PLAYLIST: THE VERY BEST OF MINDY McCREADY
RCA Legacy
To listen to Mindy McCready in her glory years, when she was really on and being guided in the studio by seasoned seen-it-all pros Norro Wilson and David Malloy, with ace Nashville pickers supporting her, is to hear, inevitably, what might have been. However you might also hear what was, and be reminded how she, not Gretchen Wilson, not Miranda Lambert, was ushering into modern country music a new kind of female who had no truck with the idea of a woman being denied the right to be every bit as wild and irresponsible as a man (“Guys Do It All the Time,” her only #1 single, a grinding, sizzling country rocker from mid-’96) and generally to call her own shots. It was an odd but very country way of demanding equal standing in a relationship, but she doubled down on her position a year later, swaggering through twanging, snarling guitars and cannon-shot drums in 1997’s “A Girl’s Gotta Do (What a Girl’s Gotta Do),” a #4 single announcing her intention to paint the town red in a post-breakup breakout in which she delivered the lyric “Too bad I gotta do it with someone new/but a girl’s gotta do what a girl’s gotta do” with a certain delicious malice aforethought. At the same time, she could let her guard down enough not only to admit to feeling weak and vulnerable as she struggles against a temptation to which she does not want to yield in her career-establishing debut single, the mesmerizing “Ten Thousand Angels” (1996, #6), even to the point of pleading for God’s celestial attendants to arrive droves to give her the strength to say no.
Mindy McCready, ‘Guys Do It All the Time’ (#1, 1996)
Mindy McCready, ‘A Girl’s Gotta Do (What a Girl’s Gotta Do)’ (1997)
This Playlist collection from RCA Legacy offers a dozen persuasive arguments in favor of considering Mindy McReady not merely a fetching hitmaker, but a young woman who had it in her to be one of the important country interpretive singers of her time, if not all time. Most of the cuts here were produced by David Malloy and Norro Wilson (Wilson discovered and got McCready signed based solely on some karaoke tapes she had made in her native Fort Myers, Florida, and lugged to Nashville in search of a singing career after graduating from high school) or by Malloy alone, save for two numbers (“All I Want is Everything” and “Tumble and Roll,” both produced by Billy Joe Walker Jr. for her 1999 album, I’m Not So Tough, her final album for BNA before being dropped from the label after it and two singles from it flopped, effectively spelling the end of her run as a commercial force in country music), and they got the most out of her raw skills, maybe even more than they or she ever figured on, given her scant experience as a live performer and zero experience in the studio when she arrived in Music City. Listening to these tracks now, they seem like a portent of things to come in country, the sine qua non that made possible everyone from Carrie Underwood to Miranda to Gretchen to the Pistol Annies, et al. Her voice has more of a pure country flavor than most of today’s reigning country divas, but it’s also muscular enough to handle the rock underpinnings of her most popular songs, including affecting, synth-rich, steel-tinged power ballads such as the heart tugging “Let’s Talk About Love” (a middling 1968 single off a various-artists holiday album benefitting the kids of St. Jude, Country Cares for Kids) and the fervent but aching “If I Don’t Stay the Night,” in which she battles against giving in to a one-night stand until she’s convinced the guy’s love is good for more than a fling.
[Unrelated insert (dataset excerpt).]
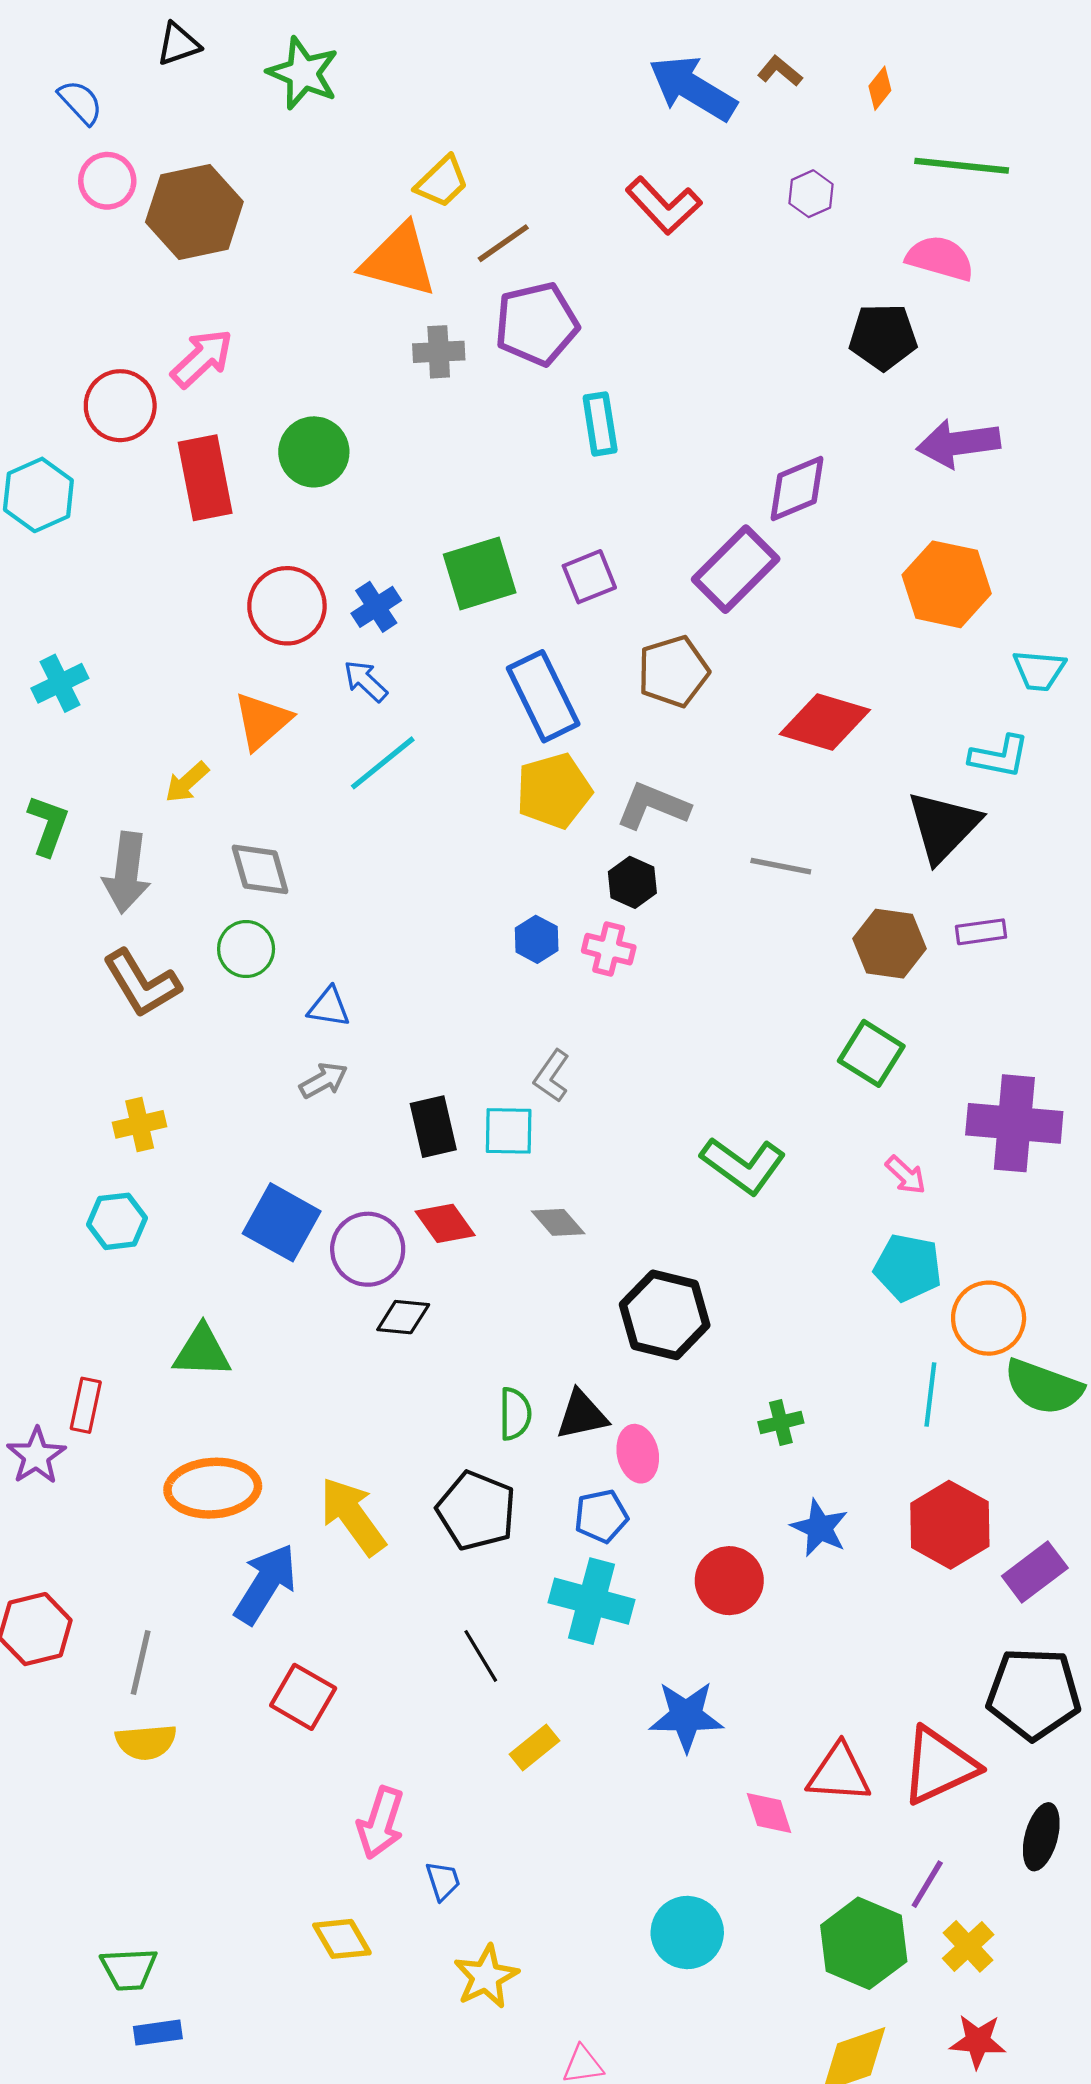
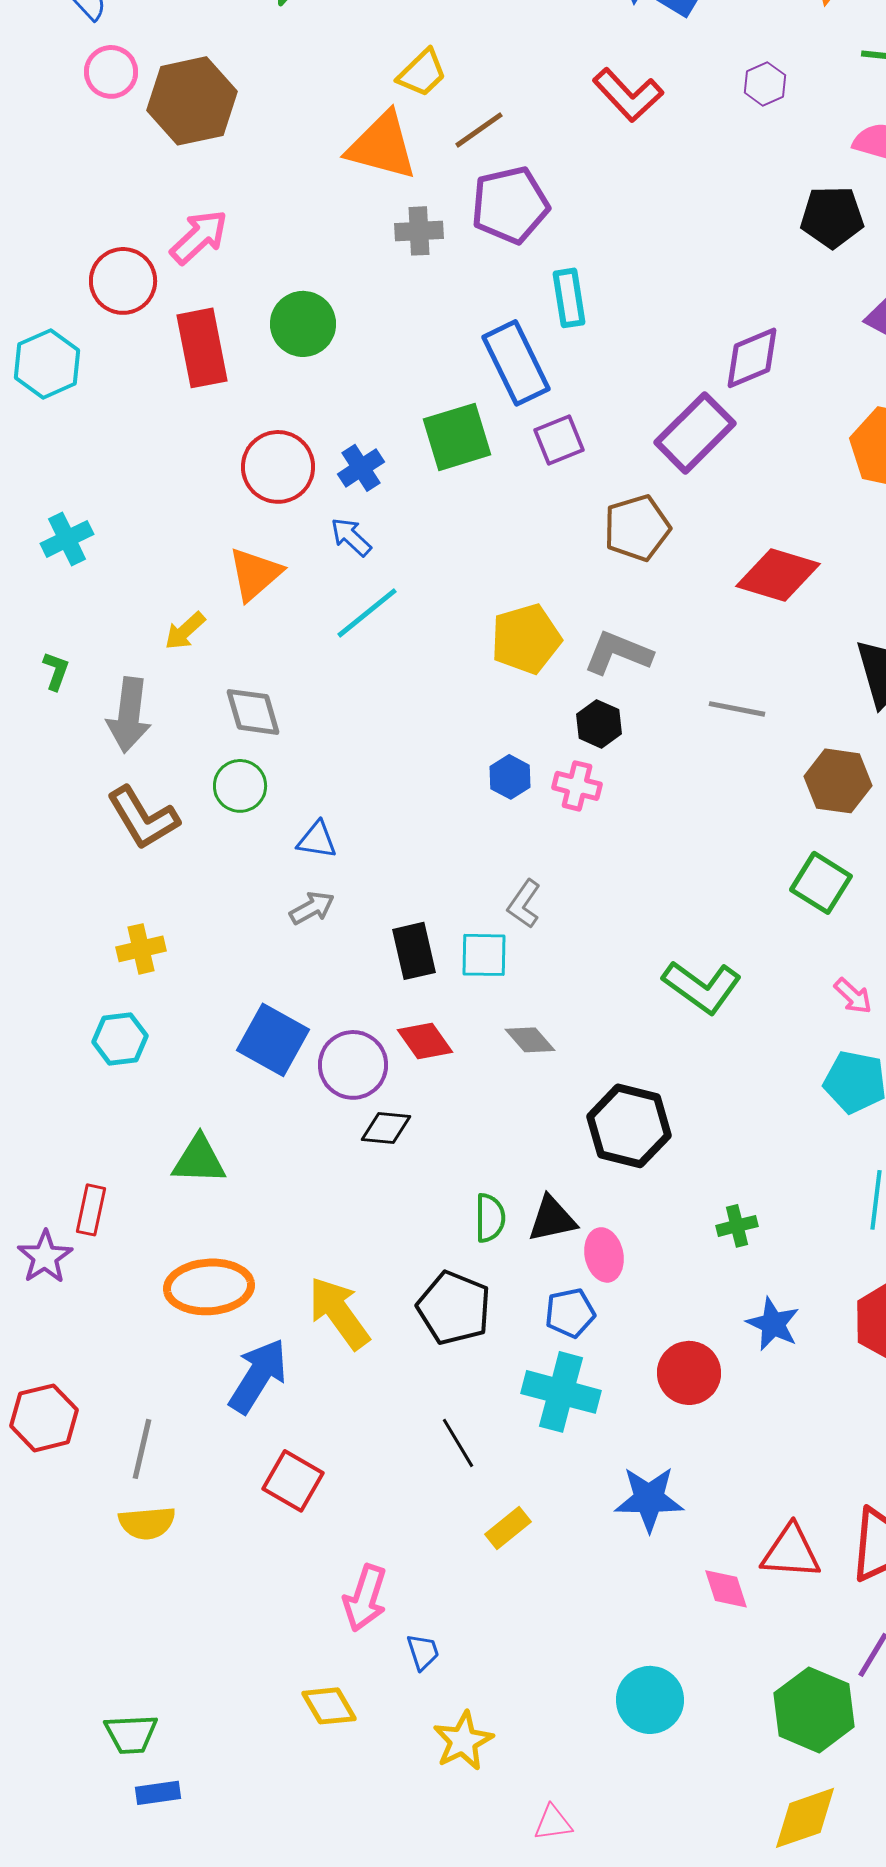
blue rectangle: (543, 696) -> (516, 363), moved
green L-shape: (48, 825) -> (56, 671), size x0.7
Mindy McCready, ‘Ten Thousand Angels’ (#6, 1996)
http://www.youtube.com/watch?v=OaDc-NhpNXk
Mindy McCready, ‘You’ll Never Know’ (written by Kim Richey & Angelo), from 1998’s If I Don’t Stay the Night album (#19 single)
On the other hand, listening to these solid songs and assured, richly textured performances now and hearing McCready and her producers fashioning a template for a new era in country in addition to simply making great, lasting music together, it’s impossible not to hear something else, something darker and more disturbing in the figure McCready cut on record. Given the precipitous downward spiral of her life after 2002, when Capitol dropped her following one unsuccessful album release, certain lyrics she sang with such brio back then have a chill about them now: “Spent a lot of time getting’ this way/take or leave it,” she boasts insouciantly in “Take It or Leave It”; “when you’re shootin’ dice/you just tumble and roll” is her existential boast in the southern rock-flavored stomper, “Tumble and Roll.” Matters turn positively eerie at the end of “If I Don’t Stay the Night,” when we hear her, way down in the mix, haunting and faint as the song fades out, seemingly sobbing the plea “if your love is real, let it stay.” Those early songs of hers perhaps duped us into thinking she was in charge of her life, and that it, and she, would be glamorous and meaningful. She was both, for a while, and this disc argues that her horrible, excruciating, decidedly unglamorous final decade does not rob this music, truly the sum and substance of her artistic legacy, of occupying an important place in latter-day mainstream country history. She coulda been a contender. But whither happiness? There’s the rub.